To refresh your memory: In Wouk’s Pulitzer Prize-winning novel (as well as the 1954 film adaptation, with Humphrey Bogart as Queeg), the U.S.S. Caine is a rusty destroyer/minesweeper commanded by an equally battered skipper. The fictitious Lieutenant Commander Queeg apparently suffers from a form of paranoid schizophrenia that often distracts his crew from the serious business at hand — fighting a war against Japan in the Pacific — to the point where it undermines the ship’s morale and jeopardizes its effectiveness and safety.

Strip search

During a gunnery-target-towing drill, Queeg becomes so preoccupied with scolding a crewman for his sloppy appearance that he ignores a helmsman’s warnings that the ship is about to run over its own towline. When it does cut the towline, Queeg blames everyone but himself. When strawberries go missing from the officers’ mess, Queeg orders the entire crew strip-searched to find a “duplicate key” to the food locker, a key he is certain some crewman has made. And when Queeg freezes during a typhoon, doggedly refusing to reverse course and take on ballast, his subordinate officers properly remove him from command in order to save the ship from foundering.
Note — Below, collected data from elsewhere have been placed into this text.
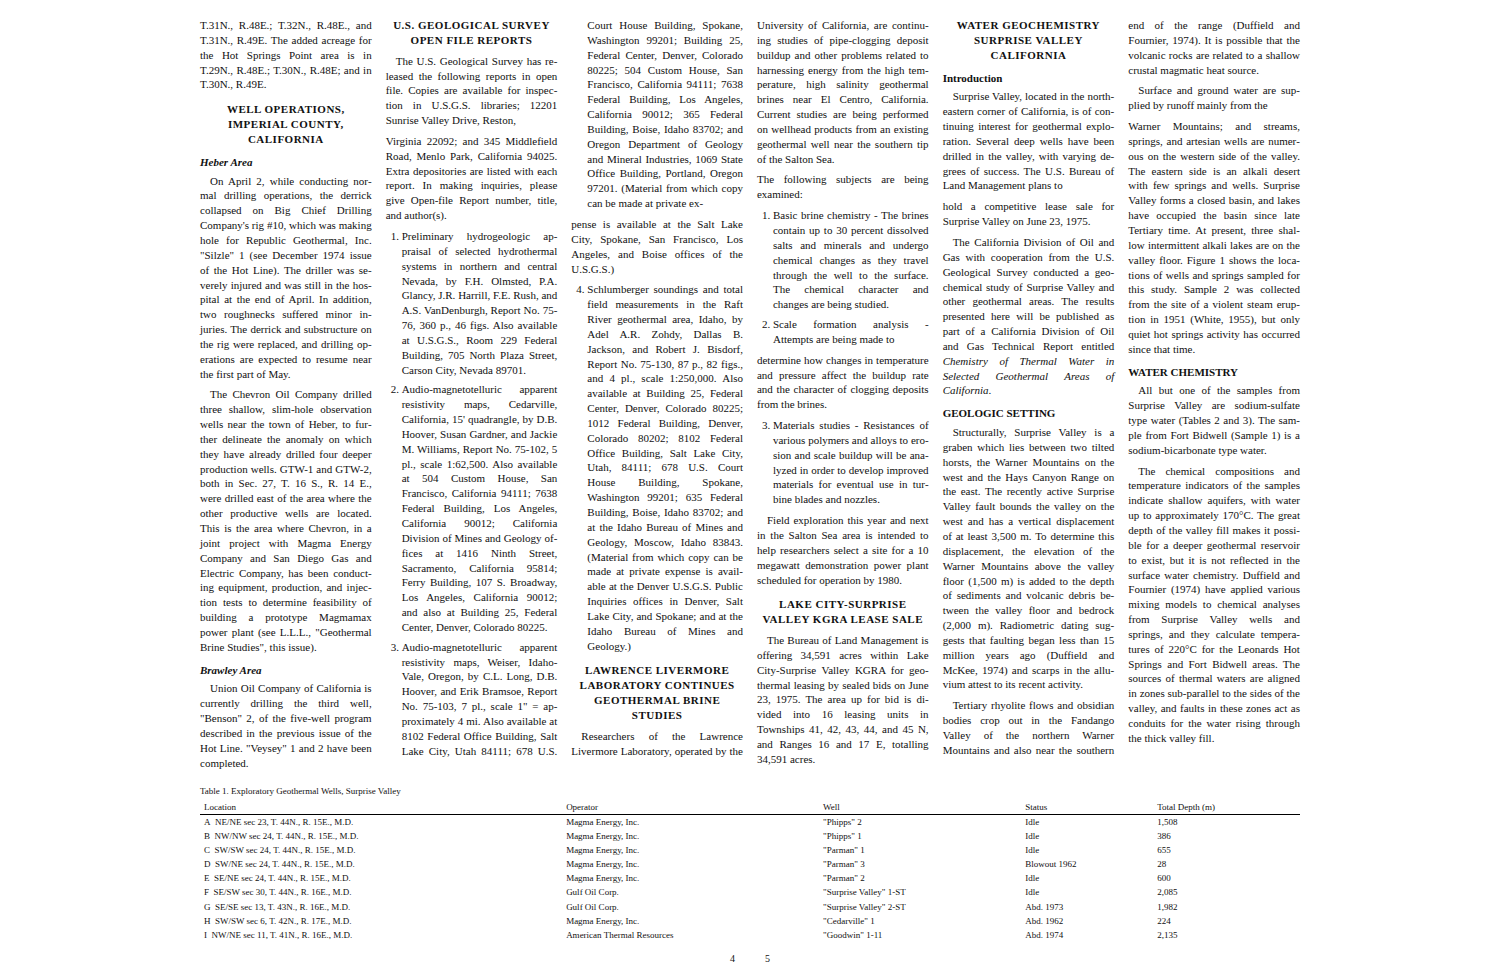T.31N., R.48E.; T.32N., R.48E., and T.31N., R.49E. The added acreage for the Hot Springs Point area is in T.29N., R.48E.; T.30N., R.48E; and in T.30N., R.49E.
WELL OPERATIONS, IMPERIAL COUNTY, CALIFORNIA
Heber Area
On April 2, while conducting normal drilling operations, the derrick collapsed on Big Chief Drilling Company's rig #10, which was making hole for Republic Geothermal, Inc. "Silzle" 1 (see December 1974 issue of the Hot Line). The driller was severely injured and was still in the hospital at the end of April. In addition, two roughnecks suffered minor injuries. The derrick and substructure on the rig were replaced, and drilling operations are expected to resume near the first part of May.
The Chevron Oil Company drilled three shallow, slim-hole observation wells near the town of Heber, to further delineate the anomaly on which they have already drilled four deeper production wells. GTW-1 and GTW-2, both in Sec. 27, T. 16 S., R. 14 E., were drilled east of the area where the other productive wells are located. This is the area where Chevron, in a joint project with Magma Energy Company and San Diego Gas and Electric Company, has been conducting equipment, production, and injection tests to determine feasibility of building a prototype Magmamax power plant (see L.L.L., "Geothermal Brine Studies", this issue).
Brawley Area
Union Oil Company of California is currently drilling the third well, "Benson" 2, of the five-well program described in the previous issue of the Hot Line. "Veysey" 1 and 2 have been completed.
U.S. GEOLOGICAL SURVEY OPEN FILE REPORTS
The U.S. Geological Survey has released the following reports in open file. Copies are available for inspection in U.S.G.S. libraries; 12201 Sunrise Valley Drive, Reston,
Virginia 22092; and 345 Middlefield Road, Menlo Park, California 94025. Extra depositories are listed with each report. In making inquiries, please give Open-file Report number, title, and author(s).
Preliminary hydrogeologic appraisal of selected hydrothermal systems in northern and central Nevada, by F.H. Olmsted, P.A. Glancy, J.R. Harrill, F.E. Rush, and A.S. VanDenburgh, Report No. 75-76, 360 p., 46 figs. Also available at U.S.G.S., Room 229 Federal Building, 705 North Plaza Street, Carson City, Nevada 89701.
Audio-magnetotelluric apparent resistivity maps, Cedarville, California, 15' quadrangle, by D.B. Hoover, Susan Gardner, and Jackie M. Williams, Report No. 75-102, 5 pl., scale 1:62,500. Also available at 504 Custom House, San Francisco, California 94111; 7638 Federal Building, Los Angeles, California 90012; California Division of Mines and Geology offices at 1416 Ninth Street, Sacramento, California 95814; Ferry Building, 107 S. Broadway, Los Angeles, California 90012; and also at Building 25, Federal Center, Denver, Colorado 80225.
Audio-magnetotelluric apparent resistivity maps, Weiser, Idaho-Vale, Oregon, by C.L. Long, D.B. Hoover, and Erik Bramsoe, Report No. 75-103, 7 pl., scale 1" = approximately 4 mi. Also available at 8102 Federal Office Building, Salt Lake City, Utah 84111; 678 U.S. Court House Building, Spokane, Washington 99201; Building 25, Federal Center, Denver, Colorado 80225; 504 Custom House, San Francisco, California 94111; 7638 Federal Building, Los Angeles, California 90012; 365 Federal Building, Boise, Idaho 83702; and Oregon Department of Geology and Mineral Industries, 1069 State Office Building, Portland, Oregon 97201. (Material from which copy can be made at private ex-
pense is available at the Salt Lake City, Spokane, San Francisco, Los Angeles, and Boise offices of the U.S.G.S.)
Schlumberger soundings and total field measurements in the Raft River geothermal area, Idaho, by Adel A.R. Zohdy, Dallas B. Jackson, and Robert J. Bisdorf, Report No. 75-130, 87 p., 82 figs., and 4 pl., scale 1:250,000. Also available at Building 25, Federal Center, Denver, Colorado 80225; 1012 Federal Building, Denver, Colorado 80202; 8102 Federal Office Building, Salt Lake City, Utah, 84111; 678 U.S. Court House Building, Spokane, Washington 99201; 635 Federal Building, Boise, Idaho 83702; and at the Idaho Bureau of Mines and Geology, Moscow, Idaho 83843. (Material from which copy can be made at private expense is available at the Denver U.S.G.S. Public Inquiries offices in Denver, Salt Lake City, and Spokane; and at the Idaho Bureau of Mines and Geology.)
LAWRENCE LIVERMORE LABORATORY CONTINUES GEOTHERMAL BRINE STUDIES
Researchers of the Lawrence Livermore Laboratory, operated by the University of California, are continuing studies of pipe-clogging deposit buildup and other problems related to harnessing energy from the high temperature, high salinity geothermal brines near El Centro, California. Current studies are being performed on wellhead products from an existing geothermal well near the southern tip of the Salton Sea.
The following subjects are being examined:
Basic brine chemistry - The brines contain up to 30 percent dissolved salts and minerals and undergo chemical changes as they travel through the well to the surface. The chemical character and changes are being studied.
Scale formation analysis - Attempts are being made to
determine how changes in temperature and pressure affect the buildup rate and the character of clogging deposits from the brines.
Materials studies - Resistances of various polymers and alloys to erosion and scale buildup will be analyzed in order to develop improved materials for eventual use in turbine blades and nozzles.
Field exploration this year and next in the Salton Sea area is intended to help researchers select a site for a 10 megawatt demonstration power plant scheduled for operation by 1980.
LAKE CITY-SURPRISE VALLEY KGRA LEASE SALE
The Bureau of Land Management is offering 34,591 acres within Lake City-Surprise Valley KGRA for geothermal leasing by sealed bids on June 23, 1975. The area up for bid is divided into 16 leasing units in Townships 41, 42, 43, 44, and 45 N, and Ranges 16 and 17 E, totalling 34,591 acres.
WATER GEOCHEMISTRY SURPRISE VALLEY CALIFORNIA
Introduction
Surprise Valley, located in the northeastern corner of California, is of continuing interest for geothermal exploration. Several deep wells have been drilled in the valley, with varying degrees of success. The U.S. Bureau of Land Management plans to
hold a competitive lease sale for Surprise Valley on June 23, 1975.
The California Division of Oil and Gas with cooperation from the U.S. Geological Survey conducted a geochemical study of Surprise Valley and other geothermal areas. The results presented here will be published as part of a California Division of Oil and Gas Technical Report entitled Chemistry of Thermal Water in Selected Geothermal Areas of California.
GEOLOGIC SETTING
Structurally, Surprise Valley is a graben which lies between two tilted horsts, the Warner Mountains on the west and the Hays Canyon Range on the east. The recently active Surprise Valley fault bounds the valley on the west and has a vertical displacement of at least 3,500 m. To determine this displacement, the elevation of the Warner Mountains above the valley floor (1,500 m) is added to the depth of sediments and volcanic debris between the valley floor and bedrock (2,000 m). Radiometric dating suggests that faulting began less than 15 million years ago (Duffield and McKee, 1974) and scarps in the alluvium attest to its recent activity.
Tertiary rhyolite flows and obsidian bodies crop out in the Fandango Valley of the northern Warner Mountains and also near the southern end of the range (Duffield and Fournier, 1974). It is possible that the volcanic rocks are related to a shallow crustal magmatic heat source.
Surface and ground water are supplied by runoff mainly from the
Warner Mountains; and streams, springs, and artesian wells are numerous on the western side of the valley. The eastern side is an alkali desert with few springs and wells. Surprise Valley forms a closed basin, and lakes have occupied the basin since late Tertiary time. At present, three shallow intermittent alkali lakes are on the valley floor. Figure 1 shows the locations of wells and springs sampled for this study. Sample 2 was collected from the site of a violent steam eruption in 1951 (White, 1955), but only quiet hot springs activity has occurred since that time.
WATER CHEMISTRY
All but one of the samples from Surprise Valley are sodium-sulfate type water (Tables 2 and 3). The sample from Fort Bidwell (Sample 1) is a sodium-bicarbonate type water.
The chemical compositions and temperature indicators of the samples indicate shallow aquifers, with water up to approximately 170°C. The great depth of the valley fill makes it possible for a deeper geothermal reservoir to exist, but it is not reflected in the surface water chemistry. Duffield and Fournier (1974) have applied various mixing models to chemical analyses from Surprise Valley wells and springs, and they calculate temperatures of 220°C for the Leonards Hot Springs and Fort Bidwell areas. The sources of thermal waters are aligned in zones sub-parallel to the sides of the valley, and faults in these zones act as conduits for the water rising through the thick valley fill.
Table 1. Exploratory Geothermal Wells, Surprise Valley
| Location | Operator | Well | Status | Total Depth (m) |
| --- | --- | --- | --- | --- |
| A NE/NE sec 23, T. 44N., R. 15E., M.D. | Magma Energy, Inc. | "Phipps" 2 | Idle | 1,508 |
| B NW/NW sec 24, T. 44N., R. 15E., M.D. | Magma Energy, Inc. | "Phipps" 1 | Idle | 386 |
| C SW/SW sec 24, T. 44N., R. 15E., M.D. | Magma Energy, Inc. | "Parman" 1 | Idle | 655 |
| D SW/NE sec 24, T. 44N., R. 15E., M.D. | Magma Energy, Inc. | "Parman" 3 | Blowout 1962 | 28 |
| E SE/NE sec 24, T. 44N., R. 15E., M.D. | Magma Energy, Inc. | "Parman" 2 | Idle | 600 |
| F SE/SW sec 30, T. 44N., R. 16E., M.D. | Gulf Oil Corp. | "Surprise Valley" 1-ST | Idle | 2,085 |
| G SE/SE sec 13, T. 43N., R. 16E., M.D. | Gulf Oil Corp. | "Surprise Valley" 2-ST | Abd. 1973 | 1,982 |
| H SW/SW sec 6, T. 42N., R. 17E., M.D. | Magma Energy, Inc. | "Cedarville" 1 | Abd. 1962 | 224 |
| I NW/NE sec 11, T. 41N., R. 16E., M.D. | American Thermal Resources | "Goodwin" 1-11 | Abd. 1974 | 2,135 |
4 5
So far, Captain Queeg’s ravings may sound familiar indeed to anyone who has followed President Trump’s bizarre early-morning tweets, his claim that 3 million votes were fraudulently cast against him, his insistence that his apartment at Trump Tower was bugged by President Obama, and his refusal to acknowledge even the tiniest error.

Fighting Nazis

But the Queeg story plays out differently once the U.S.S. Caine limps back into port. At that point in the novel, the Caine’s officers — and the reader — learn Queeg’s backstory: Before the war, Queeg served in the peacetime Navy, protecting America when the Caine’s other officers were safe and sound at home. And once the war began, Queeg fought Nazis in the North Atlantic, commanding a succession of Navy ships sunk by German torpedoes.

So Queeg’s strange behavior aboard the Caine, while perilous, is at least understandable.

Trump, by contrast, has lived a sheltered and privileged life since childhood. He never saw military combat, nor did he serve even one minute in any branch of the U.S. armed forces. For that matter, he never had to answer to a boss, investor, or creditor, much less a German U-boat.

We know what drove Captain Queeg crazy. What’s Donald Trump’s excuse?